I have two examples to show what I mean. While both involve writers who grew up speaking two languages, they nevertheless point to the effect a second tongue can have on the way certain situations, products and concepts are described.
First up is Chinua Achebe. In Things Fall Apart, he states:
“Proverbs are the palm-oil with which words are eaten”
This metaphor hints at Achebe’s background as a Nigerian, and we can assume his native language of Igbo probably played a role in coming up with it (fun fact: Nigeria is the largest consumer of palm oil in Africa).
He also writes:
“When a man is at peace with his gods and ancestors, his harvest will be good or bad according to the strength of his arm”

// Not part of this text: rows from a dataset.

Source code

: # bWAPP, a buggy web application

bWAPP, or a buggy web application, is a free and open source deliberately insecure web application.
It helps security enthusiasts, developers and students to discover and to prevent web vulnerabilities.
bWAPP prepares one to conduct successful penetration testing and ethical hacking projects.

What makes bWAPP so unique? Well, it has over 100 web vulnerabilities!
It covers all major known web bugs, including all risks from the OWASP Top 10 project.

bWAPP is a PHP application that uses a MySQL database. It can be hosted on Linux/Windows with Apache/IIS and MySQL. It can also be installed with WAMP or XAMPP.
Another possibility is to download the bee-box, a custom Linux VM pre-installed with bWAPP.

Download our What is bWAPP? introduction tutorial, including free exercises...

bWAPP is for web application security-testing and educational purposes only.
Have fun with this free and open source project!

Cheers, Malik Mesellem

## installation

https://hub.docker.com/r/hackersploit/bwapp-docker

That’s a grand statement. And it’s one that could only be written by a person who speaks a language ascribing great importance to ancestors and harvests (whereas I would say both are more ‘out of sight, out of mind’ in the English-speaking world).
Another strong example of linguistic relativity in effect can be seen in The Sympathizer, the debut novel of Viet Thanh Nguyen. As a Vietnamese-American, Nguyen was born in Vietnam but fled to the USA with his family after the Fall of Saigon in 1975. As a result, he grew up speaking both Vietnamese and American English. In The Sympathizer, the protagonist’s reflections and descriptions of life in the USA are constantly underscored with allusions to a different existence. In a half-page ode to fish sauce, Nguyen compares it to the collapse of South Vietnam, with the protagonist saying that the Vietnamese food in the US is:
“just wrong enough to remind us that the past was forever gone, missing along with the proper variety, subtlety and complexity of our universal solvent, fish sauce […] the grand cru of Phu Quoc Island”.
It’s a comparison a writer with an exclusively English background could never make. And, even though this is a special case that probably shouldn’t be co-opted by a Caucasian author anyway, the fact remains that a second language can unlock doors when it comes to seeing and describing situations from novel angles.
I reckon Goethe has the last word here: “Those who know nothing of foreign languages know nothing of their own.”